▶ **Activity**
Edit the entries from their first line to the line with "TOUR及所有世界經典巡迴賽，是重量級的資深媒體記者。", changing "女網友" to "女性網友" and keeping everything else the same.

[Records for this task]

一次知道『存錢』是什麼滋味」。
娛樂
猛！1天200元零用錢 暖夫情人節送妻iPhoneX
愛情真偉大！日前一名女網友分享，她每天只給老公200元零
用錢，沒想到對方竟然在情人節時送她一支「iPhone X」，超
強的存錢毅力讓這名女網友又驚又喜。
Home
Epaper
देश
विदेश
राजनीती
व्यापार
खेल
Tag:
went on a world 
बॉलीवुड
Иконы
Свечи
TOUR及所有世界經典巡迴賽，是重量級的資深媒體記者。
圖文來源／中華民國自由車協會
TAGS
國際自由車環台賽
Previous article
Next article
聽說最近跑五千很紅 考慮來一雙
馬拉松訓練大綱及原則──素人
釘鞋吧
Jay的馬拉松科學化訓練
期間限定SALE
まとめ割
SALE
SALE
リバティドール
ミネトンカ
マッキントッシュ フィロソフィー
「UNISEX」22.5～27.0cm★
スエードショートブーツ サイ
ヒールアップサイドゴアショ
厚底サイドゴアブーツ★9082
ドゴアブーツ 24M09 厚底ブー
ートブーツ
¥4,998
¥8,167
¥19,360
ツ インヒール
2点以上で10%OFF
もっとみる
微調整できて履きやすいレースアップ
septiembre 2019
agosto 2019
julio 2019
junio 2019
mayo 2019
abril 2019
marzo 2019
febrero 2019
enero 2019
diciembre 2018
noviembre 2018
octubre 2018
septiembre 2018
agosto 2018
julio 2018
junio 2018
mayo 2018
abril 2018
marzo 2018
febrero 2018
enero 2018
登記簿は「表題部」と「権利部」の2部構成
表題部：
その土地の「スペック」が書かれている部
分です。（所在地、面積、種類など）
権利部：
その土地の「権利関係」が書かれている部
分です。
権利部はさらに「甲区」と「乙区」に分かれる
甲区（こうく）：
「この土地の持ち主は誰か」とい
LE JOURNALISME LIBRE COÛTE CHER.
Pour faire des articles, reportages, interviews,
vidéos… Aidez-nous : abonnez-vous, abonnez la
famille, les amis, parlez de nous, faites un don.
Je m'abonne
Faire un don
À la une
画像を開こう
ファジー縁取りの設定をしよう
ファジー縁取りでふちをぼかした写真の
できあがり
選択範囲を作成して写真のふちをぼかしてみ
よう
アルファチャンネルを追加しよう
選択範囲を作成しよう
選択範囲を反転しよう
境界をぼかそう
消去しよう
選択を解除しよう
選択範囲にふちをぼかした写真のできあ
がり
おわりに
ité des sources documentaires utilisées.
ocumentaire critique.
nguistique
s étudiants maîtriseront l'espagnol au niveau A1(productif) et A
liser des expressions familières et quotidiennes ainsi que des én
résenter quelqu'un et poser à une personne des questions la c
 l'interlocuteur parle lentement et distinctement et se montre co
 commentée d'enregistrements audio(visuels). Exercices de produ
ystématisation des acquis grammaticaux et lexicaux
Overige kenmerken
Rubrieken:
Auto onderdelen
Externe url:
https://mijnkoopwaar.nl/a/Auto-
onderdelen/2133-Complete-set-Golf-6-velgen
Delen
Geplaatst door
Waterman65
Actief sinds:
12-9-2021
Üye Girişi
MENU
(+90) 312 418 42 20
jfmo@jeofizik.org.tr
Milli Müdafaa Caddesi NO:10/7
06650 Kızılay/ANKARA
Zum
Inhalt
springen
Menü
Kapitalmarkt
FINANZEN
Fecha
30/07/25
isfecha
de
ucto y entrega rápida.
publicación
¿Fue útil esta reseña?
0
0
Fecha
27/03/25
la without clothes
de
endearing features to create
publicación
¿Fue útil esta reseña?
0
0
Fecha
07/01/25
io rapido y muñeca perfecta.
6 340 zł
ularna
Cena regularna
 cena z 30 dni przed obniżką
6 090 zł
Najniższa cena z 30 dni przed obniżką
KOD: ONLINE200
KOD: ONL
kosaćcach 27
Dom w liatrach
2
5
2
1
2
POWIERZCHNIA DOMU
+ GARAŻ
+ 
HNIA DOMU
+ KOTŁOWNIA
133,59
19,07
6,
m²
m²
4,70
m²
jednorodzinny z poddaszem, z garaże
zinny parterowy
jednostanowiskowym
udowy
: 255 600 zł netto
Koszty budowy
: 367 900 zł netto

[/Records for this task]

▶ **Answer box**
一次知道『存錢』是什麼滋味」。
娛樂
猛！1天200元零用錢 暖夫情人節送妻iPhoneX
愛情真偉大！日前一名女性網友分享，她每天只給老公200元零
用錢，沒想到對方竟然在情人節時送她一支「iPhone X」，超
強的存錢毅力讓這名女性網友又驚又喜。
Home
Epaper
देश
विदेश
राजनीती
व्यापार
खेल
Tag:
went on a world 
बॉलीवुड
Иконы
Свечи
TOUR及所有世界經典巡迴賽，是重量級的資深媒體記者。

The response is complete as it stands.